Human rights organization urges airline to dismiss employee who announced plane would land in 'occupied Palestine.'
The chief executive of airline Ryanair has apologized after a flight attendant announced that the Israeli city of Tel Aviv was "in Palestine."
Accordint to BBC, Eddie Wilson told the Simon Wiesenthal Center that "it was an innocent mistake."
The B'tsalmo Human Rights in the Jewish Spirit organization is urging Ryanair to fire the employee who announced on loudspeaker that Tel Aviv is part of "occupied Palestine."
The letter, signed by B'tsalmo CEO Shai Glick, was sent to Ryanair, the Israeli Embassy in Dublin, the Irish Embassy in Israel, and Israel's Foreign Minister, Transportation Minister, and Diaspora Affairs Minister.
It describes, "Passengers on a Ryanair flight from Italy to Tel Aviv (FR 3794 on June 10, 2023)

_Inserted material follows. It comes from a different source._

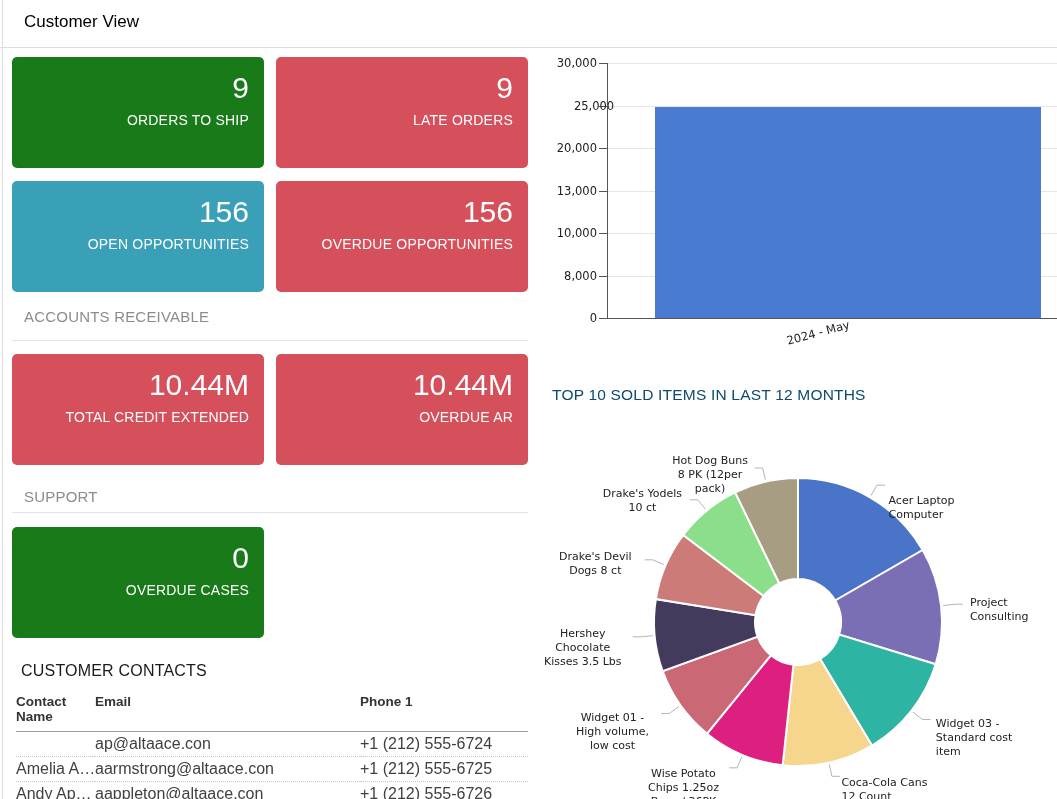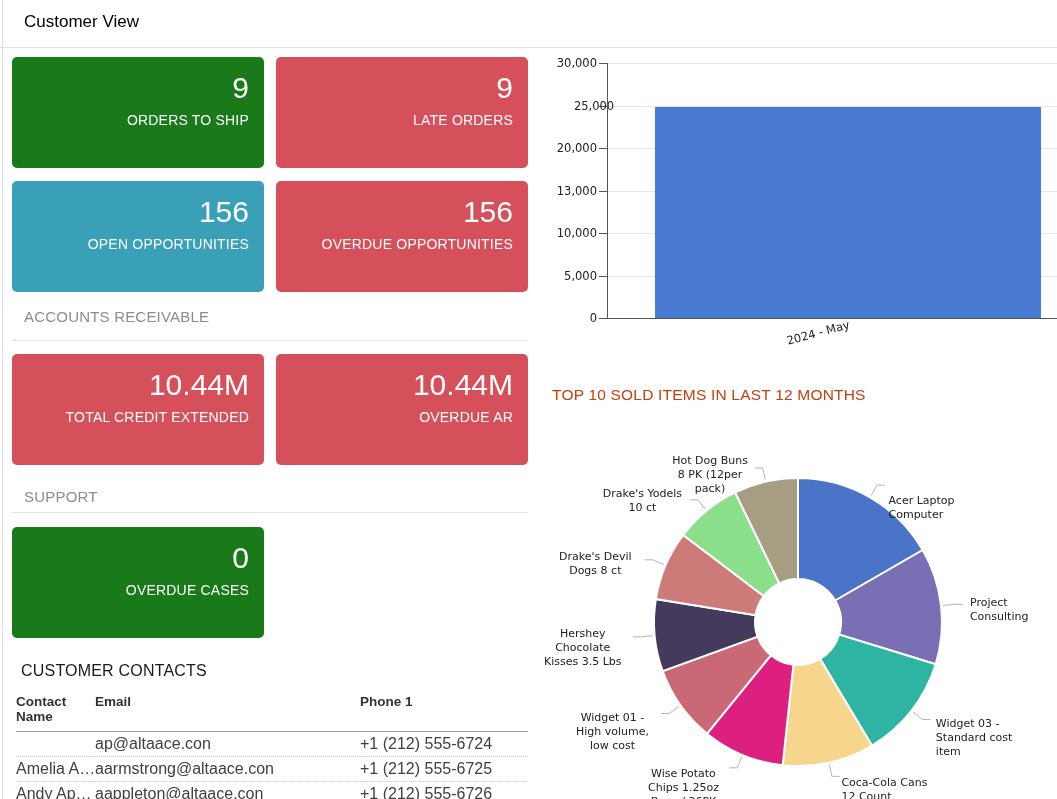"5,000" div.y-tick-label { text: 5,000 -> 8,000 }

were shocked after a flight attendant repeatedly described their final destination as 'Occupied Palestine.'"
"'All passengers are requested to return to their seats as the plane is about to land in Tel-Aviv in occupied Palestine,' the flight attendant said, repeating the sentence several times in English and Italian."

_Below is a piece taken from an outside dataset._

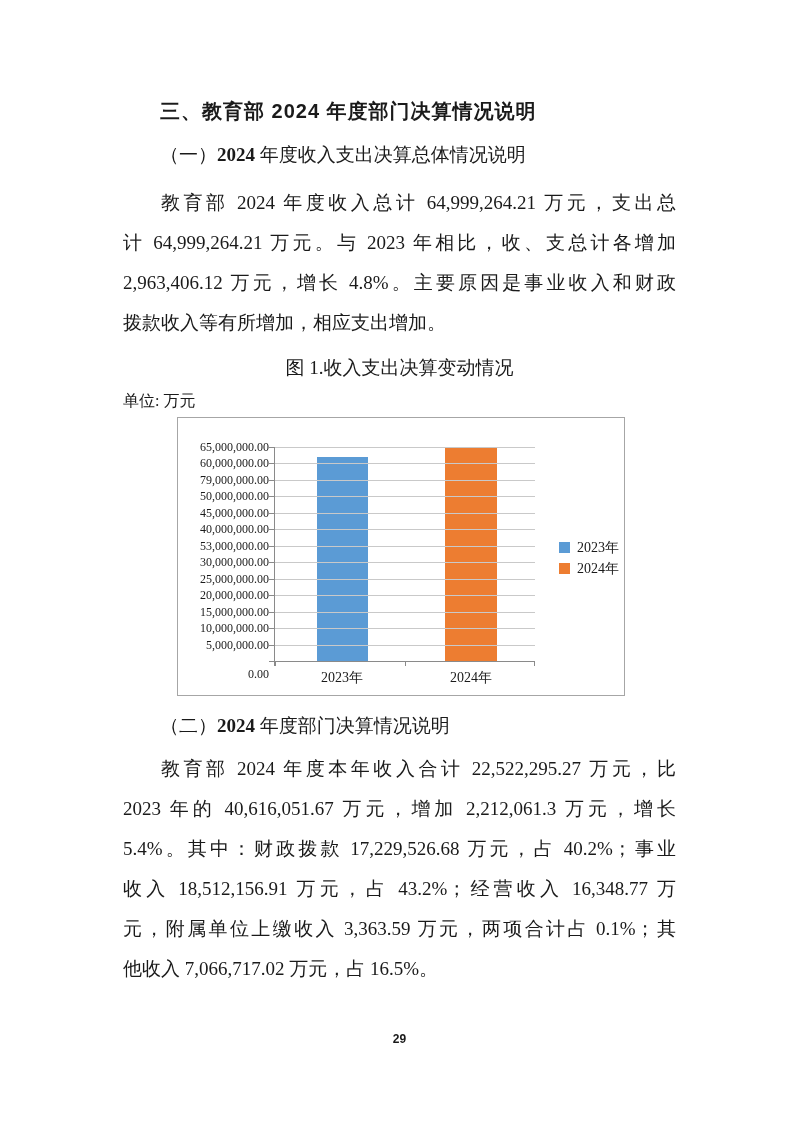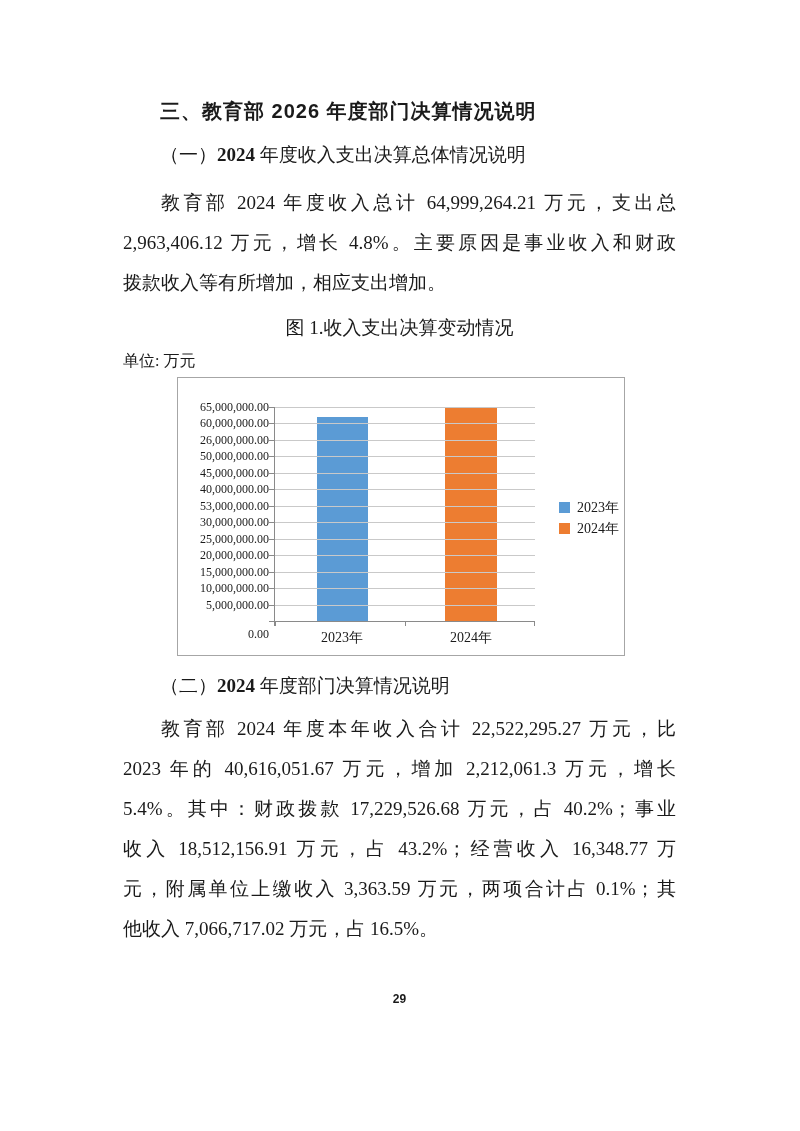"三、教育部 2026 年度部门决算情况说明" div.h1 { text: 2026 -> 2024 }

The letter continued, "Ryanair’s CEO reportedly apologized and said he was '100% satisfied that this
was an innocent mistake with no political overtones or intent.'"
"We find the incident highly offensive and the lame excuse provided in the apology to be dishonest and insulting. This was clearly an intentional and highly offensive and malicious political statement by the flight attendant. The name of a country is not something that people make 'innocent mistakes' about, especially not in the context of the highly sensitive Israeli/Palestinian conflict.